Message delivery failures in Message Integration can cause data loss or processing delays. Retry policies automatically retry failed deliveries. Dead-letter queues (DLQs) capture undeliverable messages for inspection and reprocessing.
How it works
When a message delivery fails, Message Integration applies the configured retry policy. If all retries are exhausted, the fault tolerance policy determines what happens next:
Message delivery fails
|
v
Retry policy applies
(backoff or exponential decay)
|
v
All retries exhausted?
| |
No Yes
| |
v v
Retry Fault tolerance policy?
again | |
Allowed Prohibited
| |
v v
DLQ configured? Task status -> Ready
| | (processing stops)
Yes No
| |
v v
Send to Discard
DLQ messageIf the system cannot attempt retries at all -- for example, due to an invalid resource configuration -- the task status changes to Start Failed and the normal retry flow does not apply.
Retry policies
A retry policy determines how Message Integration retries failed deliveries. Two policies are available:
| Policy | Behavior | Max retries | Retry intervals | Total retry window |
|---|---|---|---|---|
| Backoff retry (default) | Fixed random interval | 3 | Random, 10-20 seconds each | ~60 seconds |
| Exponential decay retry | Increasing interval | 176 | Starts at 1 second, doubles up to 512 seconds | 1 day |
Backoff retry
Backoff retry is the default policy. The system retries a failed message up to 3 times, with a random interval of 10 to 20 seconds between each attempt.
Use backoff retry when you need fast failure detection and want failed messages to reach the DLQ or trigger fault tolerance quickly.
Exponential decay retry
Exponential decay retry increases the wait time between attempts. The interval starts at 1 second and doubles with each retry, up to a maximum of 512 seconds. The full interval sequence is:
1s, 2s, 4s, 8s, 16s, 32s, 64s, 128s, 256s, 512s
After reaching 512 seconds, the system continues retrying at 512-second intervals for the remaining 167 attempts, for a total of 176 retries over one day.

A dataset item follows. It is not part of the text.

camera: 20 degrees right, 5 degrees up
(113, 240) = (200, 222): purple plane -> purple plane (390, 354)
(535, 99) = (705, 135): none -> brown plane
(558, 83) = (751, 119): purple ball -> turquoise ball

Use exponential decay retry when the downstream system may recover on its own. This policy maximizes the chance of successful delivery before routing to the DLQ.
Choose a retry policy
| Scenario | Recommended policy | Reason |
|---|---|---|
| Downstream failures are typically permanent (e.g., invalid message format) | Backoff retry | Fail fast and route to DLQ for manual inspection |
| Downstream failures are typically transient (e.g., temporary service unavailability) | Exponential decay retry | Give the downstream system time to recover |
| Message loss is unacceptable and downstream recovery is expected | Exponential decay retry + Fault tolerance prohibited | Maximum retry coverage with processing halt as final safeguard |
| High message throughput and DLQ-based reprocessing is in place | Backoff retry + Fault tolerance allowed | Minimize retry overhead and handle failures through the DLQ |
Fault tolerance policies
A fault tolerance policy determines what happens after all retries are exhausted. Two policies are available:
Fault tolerance allowed
Event processing continues even if a message fails after all retries. The failed message is either:
Delivered to the dead-letter queue, if one is configured.

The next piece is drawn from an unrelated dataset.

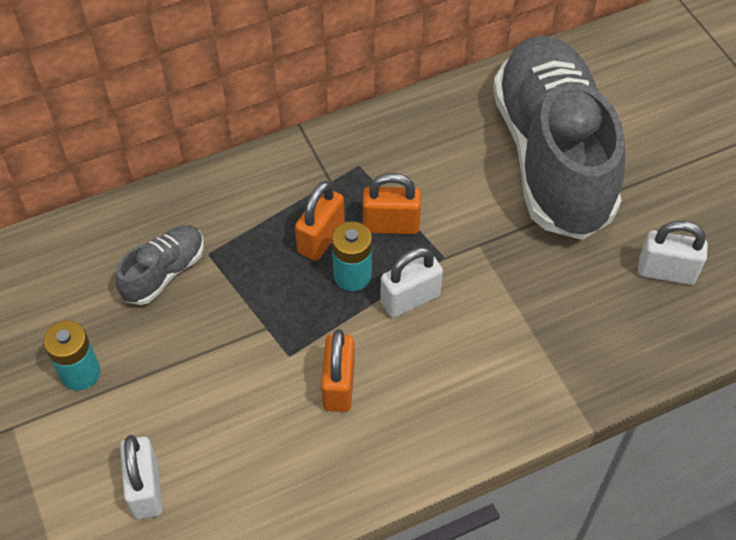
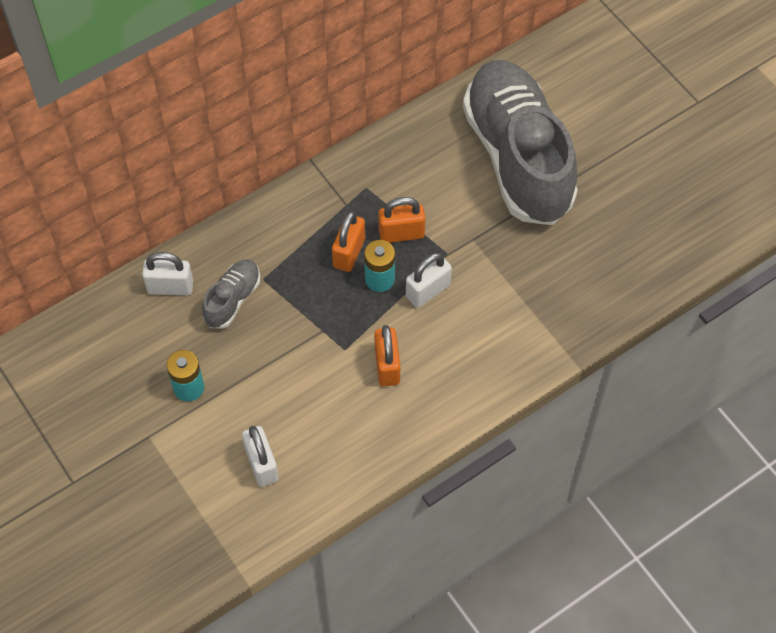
camera: 10 degrees left, 5 degrees up
(666, 271) = (619, 239): white padlock -> white padlock (170, 287)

Discarded, if no dead-letter queue is configured.
Use this mode when occasional message loss is acceptable, or when you have a DLQ-based reprocessing workflow in place.
Fault tolerance prohibited
Event processing stops if a message fails after all retries. The task status changes to Ready and no further messages are processed until you resolve the issue.
Use this mode when every message must be delivered and message loss is unacceptable.
Dead-letter queues
A dead-letter queue (DLQ) captures messages that fail after all retries are exhausted. The system sends the raw message data to the DLQ, where you can inspect or reprocess it. The DLQ feature is disabled by default. Enable it at the task level to start capturing failed messages.
Supported DLQ targets
| Service | Target type |
|---|---|
| ApsaraMQ for RocketMQ | Queue |
| Simple Message Queue (formerly MNS) | Queue |
| ApsaraMQ for Kafka | Queue |
| EventBridge | Event bus |
Handle dead-lettered messages
After a message reaches the DLQ, take the following steps:
Identify the failure cause. Check the task logs and the raw message data in the DLQ. Determine whether the failure was caused by a downstream service error, invalid message format, or permission issue.
Resolve the root cause. Fix the underlying issue, such as restoring the downstream service, correcting the message format, or updating permissions.
Reprocess the message. Consume the message from the DLQ and resend it to the original target, or process it through an alternative path.
Set up monitoring on the DLQ to detect failed messages promptly. For example, configure alerts based on the message count in the DLQ target service to avoid unnoticed message accumulation.